Schmackhaftes Kuhfleisch

Kuhfleisch ist bei Kennern gesucht. Für Gastronomen ist dies eine Chance – denn es ist schmackhaft und günstig. Mehr darüber finden Sie im Experteninterview mit Stefan Seiler, Einkauf Vieh und Fleisch bei Bell Schweiz AG.

Die überraschenden Qualitäten von Kuhfleisch

Die Schweiz ist ein Land der Kühe, aber beim Fleisch ist meist nur von Rind die Rede. Zu Unrecht, wie Stefan Seiler findet. Der gelernte Metzgermeister ist Leiter Einkauf Vieh und Fleisch bei Bell Schweiz AG, dem grössten Fleischverarbeiter in unserem Land. Wenn Kühe ihre besten Jahre hinter sich haben, sorgt Stefan Seiler dafür, dass ihr Fleisch auf den Markt kommt – mit immer mehr Erfolg. Der Gastronomie bietet das Chancen, denn Kuhfleisch ist wesentlich günstiger als Rindfleisch und hat viel Geschmack und einen guten Biss zu bieten.

Stefan Seiler, in der Schweiz ist viel von der Milch- und Käsewirtschaft die Rede – aber wenig vom Fleisch der Kühe. Was passiert mit ihnen, wenn sie ihre beste Zeit hinter sich haben?

Heutige Milchkühe sind auf Leistung gezüchtet. Nach rund fünf bis sieben Jahren haben sie ihren Zenit überschritten und werden geschlachtet. Ihr Fleisch wird vor allem für Würste und für Hackfleisch  verwendet.

Immer mehr Rinder werden in der Schweiz aber wegen des Fleisches gezüchtet. Was wird mit den Mutterkühen von Fleischrassen gemacht?

Hierzulande beträgt das Verhältnis etwa 580 000 Milchkühe zu 120 000 Mutterkühen von Fleischrassen. Letztere werden erst mit etwa zwölf Jahren geschlachtet und ihre Edelstücke sind sehr gesucht. Allerdings vor allem in der Romandie, denn östlich von Bern muss Fleisch in erster Linie zart sein. Westlich davon wünschen sich die Gäste aber eher Biss und dafür mehr Geschmack.

Kuhfleisch mit einer guten äusseren Fettabdeckung ist deshalb in der Romandie sehr gefragt.
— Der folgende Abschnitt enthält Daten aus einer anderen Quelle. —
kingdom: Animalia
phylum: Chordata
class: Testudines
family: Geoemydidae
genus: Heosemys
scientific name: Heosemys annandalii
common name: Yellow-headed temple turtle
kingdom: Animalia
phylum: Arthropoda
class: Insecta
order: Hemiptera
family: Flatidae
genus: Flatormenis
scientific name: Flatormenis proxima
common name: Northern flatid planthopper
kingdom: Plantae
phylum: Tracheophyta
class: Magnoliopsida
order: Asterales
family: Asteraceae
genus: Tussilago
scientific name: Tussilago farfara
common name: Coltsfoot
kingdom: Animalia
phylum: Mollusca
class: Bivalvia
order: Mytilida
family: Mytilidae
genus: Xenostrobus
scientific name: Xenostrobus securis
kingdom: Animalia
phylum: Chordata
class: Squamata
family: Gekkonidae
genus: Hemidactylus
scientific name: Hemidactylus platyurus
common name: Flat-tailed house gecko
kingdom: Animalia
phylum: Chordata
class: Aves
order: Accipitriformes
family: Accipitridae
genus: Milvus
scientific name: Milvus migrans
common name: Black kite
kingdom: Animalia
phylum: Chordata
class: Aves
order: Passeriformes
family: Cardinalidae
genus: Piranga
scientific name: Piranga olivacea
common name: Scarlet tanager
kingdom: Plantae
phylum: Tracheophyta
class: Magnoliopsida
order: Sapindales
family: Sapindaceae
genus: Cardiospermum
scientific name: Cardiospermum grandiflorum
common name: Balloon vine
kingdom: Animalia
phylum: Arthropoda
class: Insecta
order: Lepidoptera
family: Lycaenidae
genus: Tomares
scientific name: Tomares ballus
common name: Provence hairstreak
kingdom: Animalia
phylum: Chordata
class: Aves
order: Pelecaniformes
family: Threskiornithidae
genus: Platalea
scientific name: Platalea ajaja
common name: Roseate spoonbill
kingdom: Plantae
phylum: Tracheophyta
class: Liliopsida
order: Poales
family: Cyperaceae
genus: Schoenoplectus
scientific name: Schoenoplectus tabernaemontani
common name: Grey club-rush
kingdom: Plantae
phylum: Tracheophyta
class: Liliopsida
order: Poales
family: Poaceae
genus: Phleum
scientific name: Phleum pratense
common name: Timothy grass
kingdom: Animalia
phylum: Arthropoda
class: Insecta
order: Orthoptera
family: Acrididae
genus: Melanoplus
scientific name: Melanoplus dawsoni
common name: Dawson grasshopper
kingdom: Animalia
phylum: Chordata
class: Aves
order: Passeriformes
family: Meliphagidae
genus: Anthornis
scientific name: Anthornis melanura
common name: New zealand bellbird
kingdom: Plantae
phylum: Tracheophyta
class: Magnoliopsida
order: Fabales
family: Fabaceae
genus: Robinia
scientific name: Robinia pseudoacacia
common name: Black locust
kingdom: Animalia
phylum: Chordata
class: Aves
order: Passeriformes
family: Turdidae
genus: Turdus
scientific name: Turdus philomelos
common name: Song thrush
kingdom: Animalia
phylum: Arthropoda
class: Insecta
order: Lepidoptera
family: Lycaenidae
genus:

Europaweit werden übrigens fast alle älteren Kühe mit einer sehr guten Fettdeckung auf dem spanischen Markt abgesetzt, wo dieses Fleisch extrem gesucht ist. Aber auch in der Schweiz gibt es Händler, die ältere Milch- und Mutterkühe aufkaufen und nochmals mästen, um sie dann profitabel an eine Metzgerei verkaufen zu können.

Die Tiere haben demnach ein ziemlich hohes Alter, wenn sie geschlachtet werden. Werden die Edelstücke der Fleischrassen-Kühe ebenfalls für Hamburger und Würste verwendet?

Zunächst ist es ein Irrglaube, dass das Fleisch der Kühe mit zunehmendem Alter immer zäher wird. Kuh ist Kuh! Entscheidend ist, ob das Fleisch eine gute Fettdecke besitzt und intramuskuläres Fett aufweist. Wenn ja, werden die Edelstücke separat vermarket – und zwar mit wachsendem Erfolg. Natürlich wird dieses Kuhfleisch nicht ganz die Zartheit von Natura Beef oder Kalbfleisch erreichen. Dafür findet man im Gegenzug bei jüngeren Tieren nie so viel Aroma.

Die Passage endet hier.